▸ Input data:
* * * * * * *

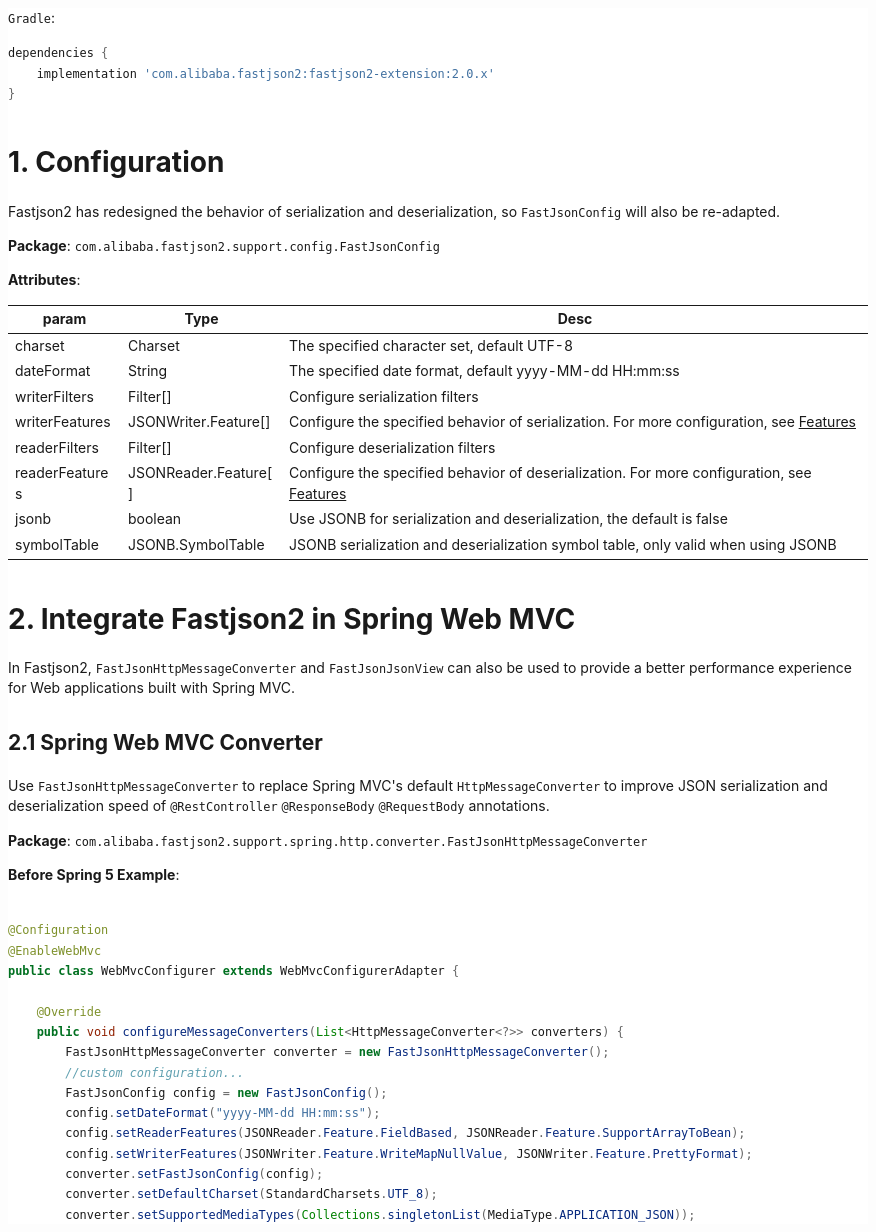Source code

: `Gradle`:

```groovy
dependencies {
    implementation 'com.alibaba.fastjson2:fastjson2-extension:2.0.x'
}
```

# 1. Configuration

Fastjson2 has redesigned the behavior of serialization and deserialization, so `FastJsonConfig` will also be re-adapted.

**Package**: `com.alibaba.fastjson2.support.config.FastJsonConfig`

**Attributes**:

param | Type | Desc
---- | ---- | ----
charset | Charset | The specified character set, default UTF-8
dateFormat | String | The specified date format, default yyyy-MM-dd HH:mm:ss
writerFilters | Filter[] | Configure serialization filters
writerFeatures | JSONWriter.Feature[] | Configure the specified behavior of serialization. For more configuration, see [Features](features_en.md)
readerFilters | Filter[] | Configure deserialization filters
readerFeatures | JSONReader.Feature[] | Configure the specified behavior of deserialization. For more configuration, see [Features](features_en.md)
jsonb | boolean | Use JSONB for serialization and deserialization, the default is false
symbolTable | JSONB.SymbolTable | JSONB serialization and deserialization symbol table, only valid when using JSONB

# 2. Integrate Fastjson2 in Spring Web MVC

In Fastjson2, `FastJsonHttpMessageConverter` and `FastJsonJsonView` can also be used to provide a better performance
experience for Web applications built with Spring MVC.

## 2.1  Spring Web MVC Converter

Use `FastJsonHttpMessageConverter` to replace Spring MVC's default `HttpMessageConverter` to improve JSON serialization
and deserialization speed of `@RestController` `@ResponseBody` `@RequestBody` annotations.

**Package**: `com.alibaba.fastjson2.support.spring.http.converter.FastJsonHttpMessageConverter`

**Before Spring 5 Example**:

```java

@Configuration
@EnableWebMvc
public class WebMvcConfigurer extends WebMvcConfigurerAdapter {

    @Override
    public void configureMessageConverters(List<HttpMessageConverter<?>> converters) {
        FastJsonHttpMessageConverter converter = new FastJsonHttpMessageConverter();
        //custom configuration...
        FastJsonConfig config = new FastJsonConfig();
        config.setDateFormat("yyyy-MM-dd HH:mm:ss");
        config.setReaderFeatures(JSONReader.Feature.FieldBased, JSONReader.Feature.SupportArrayToBean);
        config.setWriterFeatures(JSONWriter.Feature.WriteMapNullValue, JSONWriter.Feature.PrettyFormat);
        converter.setFastJsonConfig(config);
        converter.setDefaultCharset(StandardCharsets.UTF_8);
        converter.setSupportedMediaTypes(Collections.singletonList(MediaType.APPLICATION_JSON));
```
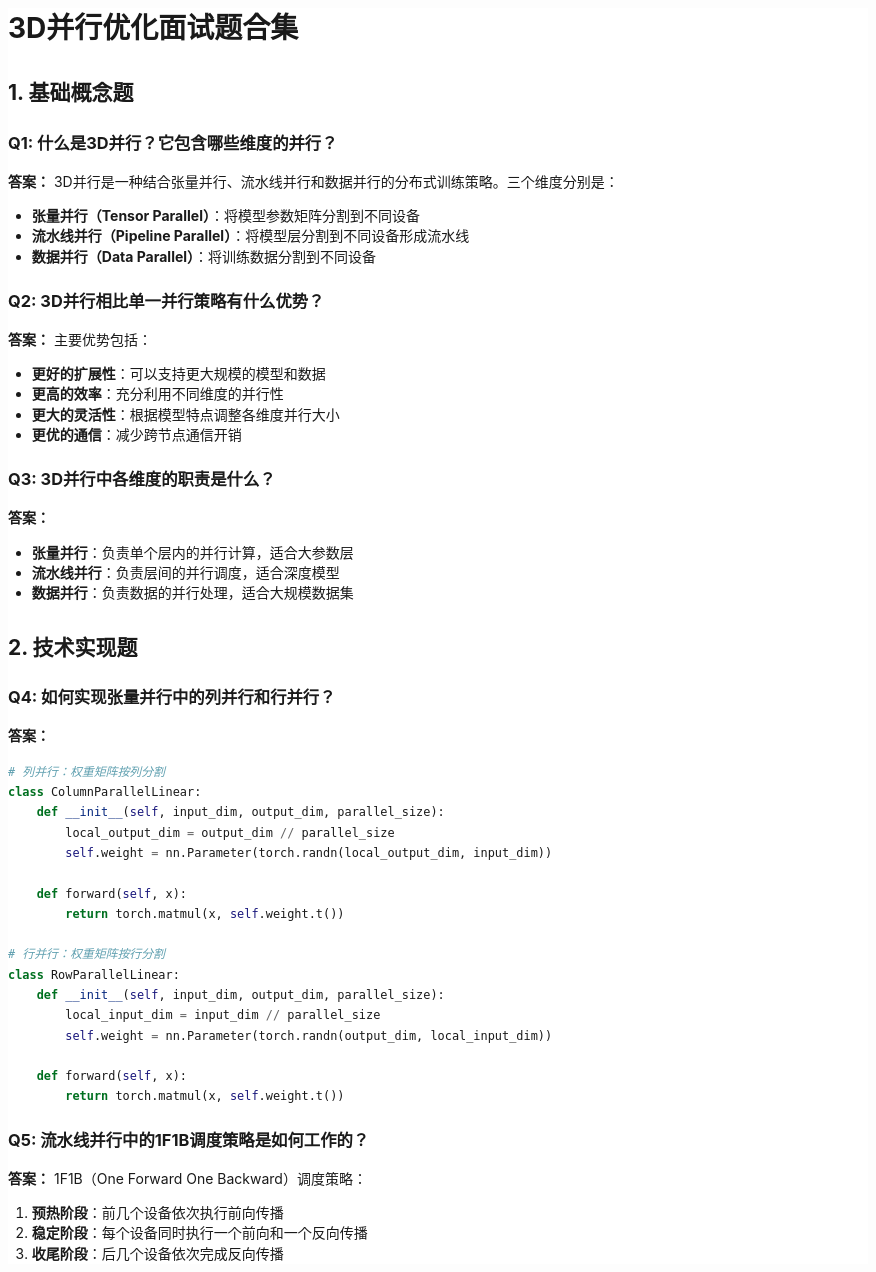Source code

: # 3D并行优化面试题合集

## 1. 基础概念题

### Q1: 什么是3D并行？它包含哪些维度的并行？
**答案：** 3D并行是一种结合张量并行、流水线并行和数据并行的分布式训练策略。三个维度分别是：
- **张量并行（Tensor Parallel）**：将模型参数矩阵分割到不同设备
- **流水线并行（Pipeline Parallel）**：将模型层分割到不同设备形成流水线
- **数据并行（Data Parallel）**：将训练数据分割到不同设备

### Q2: 3D并行相比单一并行策略有什么优势？
**答案：** 主要优势包括：
- **更好的扩展性**：可以支持更大规模的模型和数据
- **更高的效率**：充分利用不同维度的并行性
- **更大的灵活性**：根据模型特点调整各维度并行大小
- **更优的通信**：减少跨节点通信开销

### Q3: 3D并行中各维度的职责是什么？
**答案：** 
- **张量并行**：负责单个层内的并行计算，适合大参数层
- **流水线并行**：负责层间的并行调度，适合深度模型
- **数据并行**：负责数据的并行处理，适合大规模数据集

## 2. 技术实现题

### Q4: 如何实现张量并行中的列并行和行并行？
**答案：** 
```python
# 列并行：权重矩阵按列分割
class ColumnParallelLinear:
    def __init__(self, input_dim, output_dim, parallel_size):
        local_output_dim = output_dim // parallel_size
        self.weight = nn.Parameter(torch.randn(local_output_dim, input_dim))
    
    def forward(self, x):
        return torch.matmul(x, self.weight.t())

# 行并行：权重矩阵按行分割
class RowParallelLinear:
    def __init__(self, input_dim, output_dim, parallel_size):
        local_input_dim = input_dim // parallel_size
        self.weight = nn.Parameter(torch.randn(output_dim, local_input_dim))
    
    def forward(self, x):
        return torch.matmul(x, self.weight.t())
```

### Q5: 流水线并行中的1F1B调度策略是如何工作的？
**答案：** 1F1B（One Forward One Backward）调度策略：
1. **预热阶段**：前几个设备依次执行前向传播
2. **稳定阶段**：每个设备同时执行一个前向和一个反向传播
3. **收尾阶段**：后几个设备依次完成反向传播
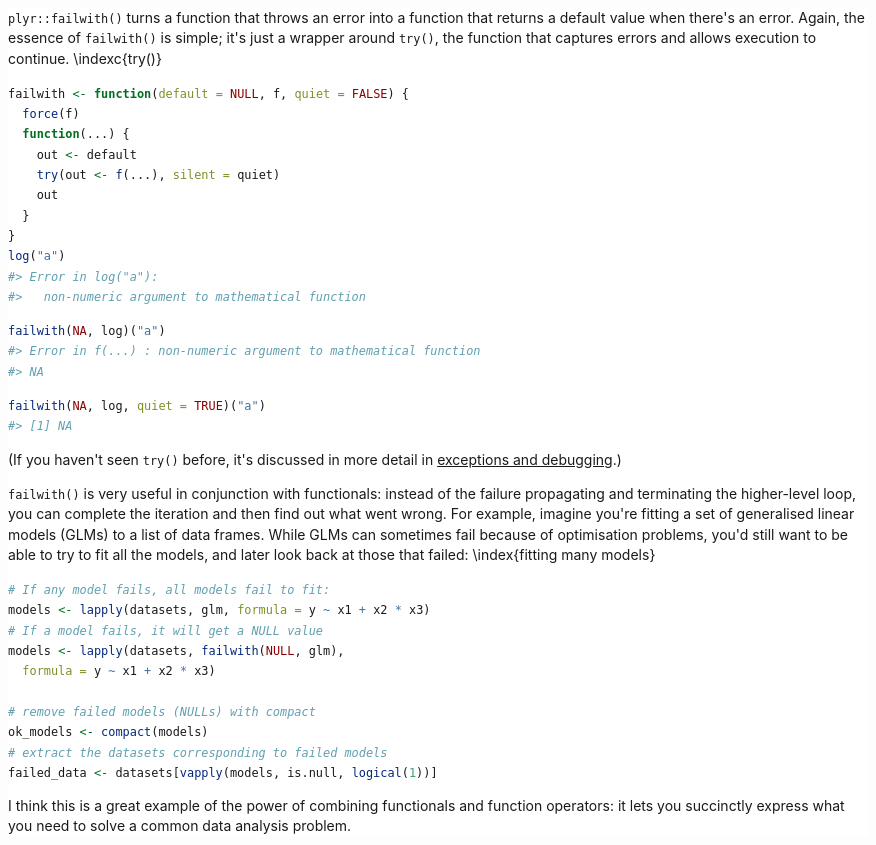 `plyr::failwith()` turns a function that throws an error into a function that returns a default value when there's an error. Again, the essence of `failwith()` is simple; it's just a wrapper around `try()`, the function that captures errors and allows execution to continue. \indexc{try()}


```r
failwith <- function(default = NULL, f, quiet = FALSE) {
  force(f)
  function(...) {
    out <- default
    try(out <- f(...), silent = quiet)
    out
  }
}
log("a")
#> Error in log("a"):
#>   non-numeric argument to mathematical function
```


```r
failwith(NA, log)("a")
#> Error in f(...) : non-numeric argument to mathematical function
#> NA

```

```r
failwith(NA, log, quiet = TRUE)("a")
#> [1] NA
```

(If you haven't seen `try()` before, it's discussed in more detail in [exceptions and debugging](#try).)

`failwith()` is very useful in conjunction with functionals: instead of the failure propagating and terminating the higher-level loop, you can complete the iteration and then find out what went wrong. For example, imagine you're fitting a set of generalised linear models (GLMs) to a list of data frames. While GLMs can sometimes fail because of optimisation problems, you'd still want to be able to try to fit all the models, and later look back at those that failed: \index{fitting many models}


```r
# If any model fails, all models fail to fit:
models <- lapply(datasets, glm, formula = y ~ x1 + x2 * x3)
# If a model fails, it will get a NULL value
models <- lapply(datasets, failwith(NULL, glm),
  formula = y ~ x1 + x2 * x3)

# remove failed models (NULLs) with compact
ok_models <- compact(models)
# extract the datasets corresponding to failed models
failed_data <- datasets[vapply(models, is.null, logical(1))]
```

I think this is a great example of the power of combining functionals and function operators: it lets you succinctly express what you need to solve a common data analysis problem.
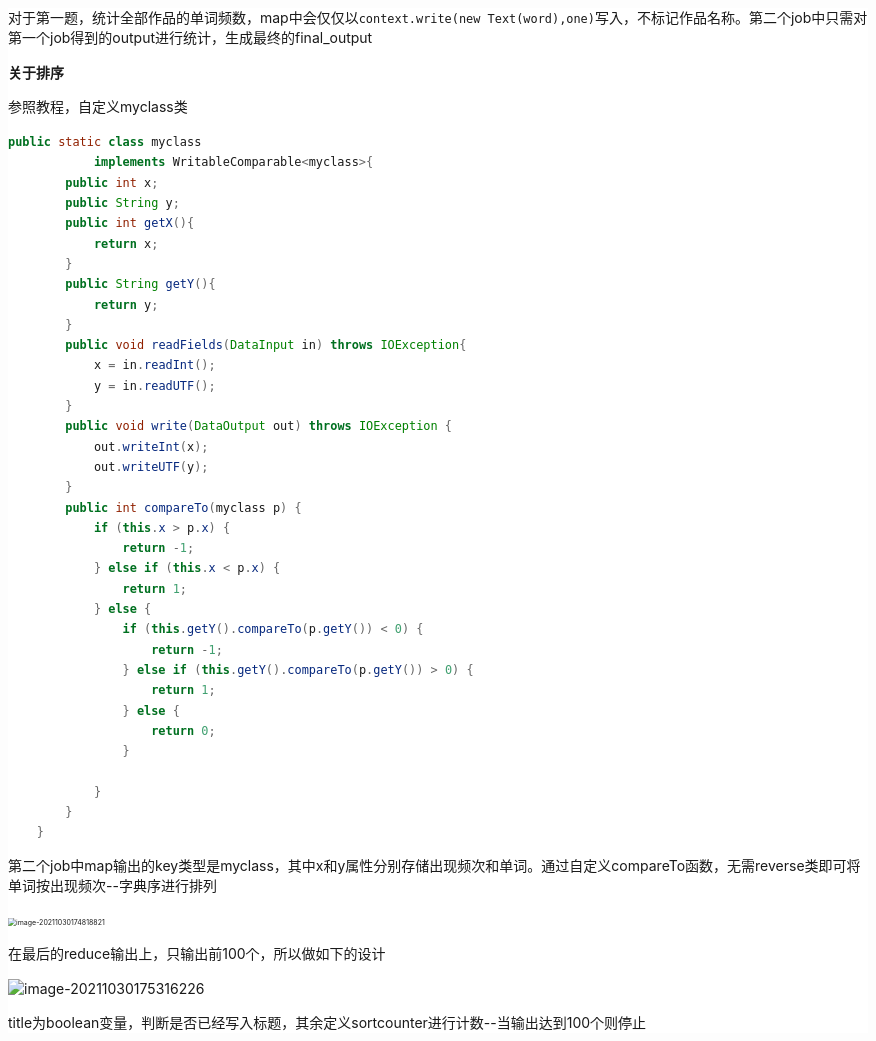 对于第一题，统计全部作品的单词频数，map中会仅仅以`context.write(new Text(word),one)`写入，不标记作品名称。第二个job中只需对第一个job得到的output进行统计，生成最终的final_output

**关于排序**

参照教程，自定义myclass类

```java
public static class myclass
            implements WritableComparable<myclass>{
        public int x;
        public String y;
        public int getX(){
            return x;
        }
        public String getY(){
            return y;
        }
        public void readFields(DataInput in) throws IOException{
            x = in.readInt();
            y = in.readUTF();
        }
        public void write(DataOutput out) throws IOException {
            out.writeInt(x);
            out.writeUTF(y);
        }
        public int compareTo(myclass p) {
            if (this.x > p.x) {
                return -1;
            } else if (this.x < p.x) {
                return 1;
            } else {
                if (this.getY().compareTo(p.getY()) < 0) {
                    return -1;
                } else if (this.getY().compareTo(p.getY()) > 0) {
                    return 1;
                } else {
                    return 0;
                }

            }
        }
    }
```

第二个job中map输出的key类型是myclass，其中x和y属性分别存储出现频次和单词。通过自定义compareTo函数，无需reverse类即可将单词按出现频次--字典序进行排列

<img src="C:\Users\zyj\AppData\Roaming\Typora\typora-user-images\image-20211030174818821.png" alt="image-20211030174818821" style="zoom:50%;" />

在最后的reduce输出上，只输出前100个，所以做如下的设计

![image-20211030175316226](C:\Users\zyj\AppData\Roaming\Typora\typora-user-images\image-20211030175316226.png)

title为boolean变量，判断是否已经写入标题，其余定义sortcounter进行计数--当输出达到100个则停止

* * * * * * *

▸ About this task:
Copy exactly the lines from the first line of the records above through the line with "writerFilters | Filter[]", both included, and nothing else. Pictures stay out.

▸ Answer:
Source code

: `Gradle`:

```groovy
dependencies {
    implementation 'com.alibaba.fastjson2:fastjson2-extension:2.0.x'
}
```

# 1. Configuration

Fastjson2 has redesigned the behavior of serialization and deserialization, so `FastJsonConfig` will also be re-adapted.

**Package**: `com.alibaba.fastjson2.support.config.FastJsonConfig`

**Attributes**:

param | Type | Desc
---- | ---- | ----
charset | Charset | The specified character set, default UTF-8
dateFormat | String | The specified date format, default yyyy-MM-dd HH:mm:ss
writerFilters | Filter[] | Configure serialization filters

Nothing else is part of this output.